The benefits of coffee, touted in many studies, kick in at as little as one to three cups and top out in the three to five cup range; the benefits include better heart health and increased longevity. Add those to coffee’s immediate beneficial effects of mood improvement and increased alertness and mental function, and you’ve got a winning brew (pun intended).
Possible Negative Side Effects
Like with many of the good things in life, coffee’s negative side effects — slightly increased blood pressure and other diuretic effects — are primarily only a problem for those who may already have high blood pressure, diabetes, or other conditions.
If you are concerned about how getting enough coffee can affect an existing condition, consult with your physician.
Making the Case for Decaf (Sometimes)
Many of the health benefits, especially the cardiovascular ones, associated with coffee consumption were also found to exist in test groups that drank all decaf, predominately decaf, or a mix of regular and decaffeinated coffee. It seems that the health benefits of coffee aren’t found in the caffeine, so much as in the rest of the bean.
That said, if you’re going to drink decaf, please make sure that you’re paying for the good stuff — like fair trade coffee and organic, shade grown coffee — not that mass market organic-solvent decaffeinated stuff.

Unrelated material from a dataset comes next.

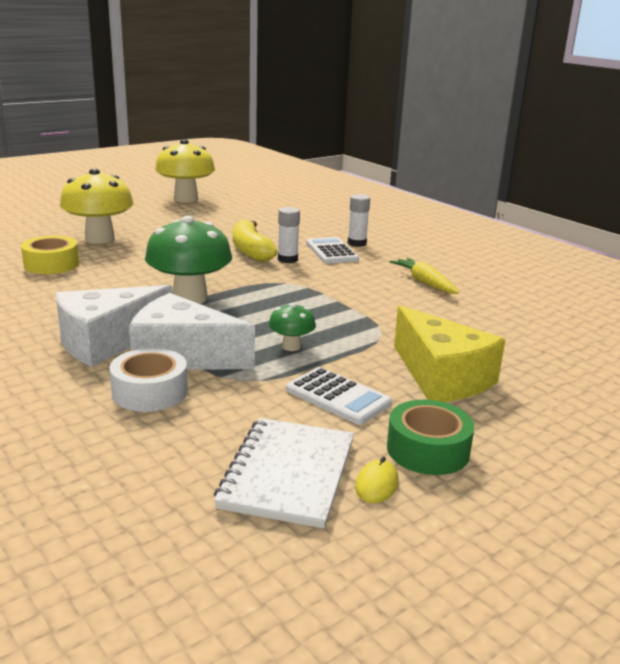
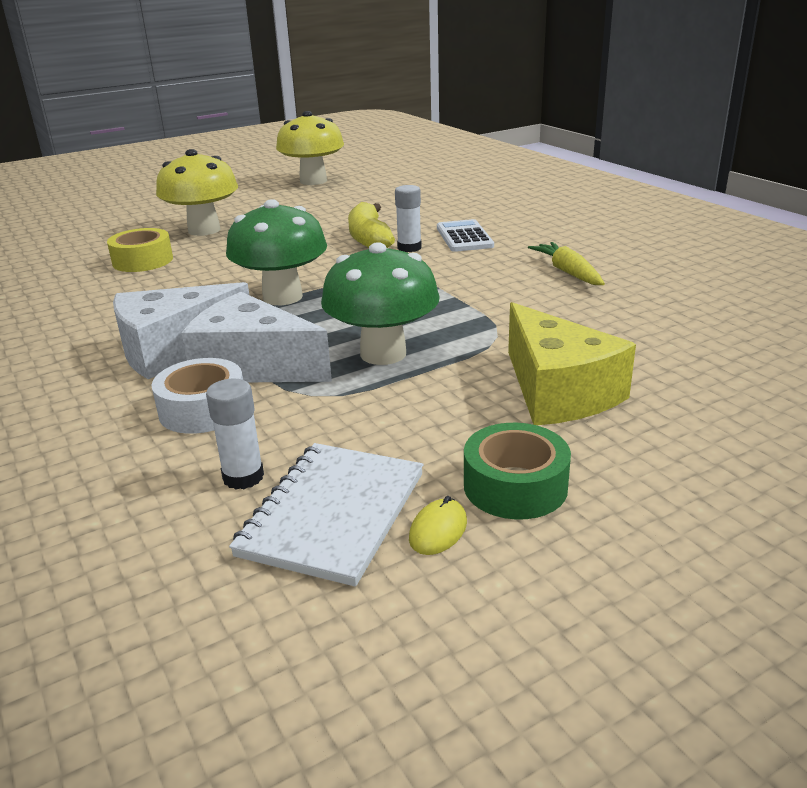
camera: 10 degrees right, 5 degrees up
(291, 346) = (383, 354): green mushroom -> green mushroom, size x2.04
(338, 397) = (421, 416): white calculator -> none
(357, 243) = (497, 226): white glue stick -> white glue stick (243, 477)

You and your health are worth it.
The Health Benefits of Coffee Far Outweigh Any Negative Side Effects
Please keep in mind that for all of the consumption levels listed, about a cup is an actual cup, as in eight fluid ounces. Large cups of coffee at chain coffee retailers can contain as many as twenty fluid ounces, or two and a half cups for those of you who haven’t had your coffee yet.
So with that in mind, hitting that three-to-five cup zone of maximum benefit is only a large and a half away.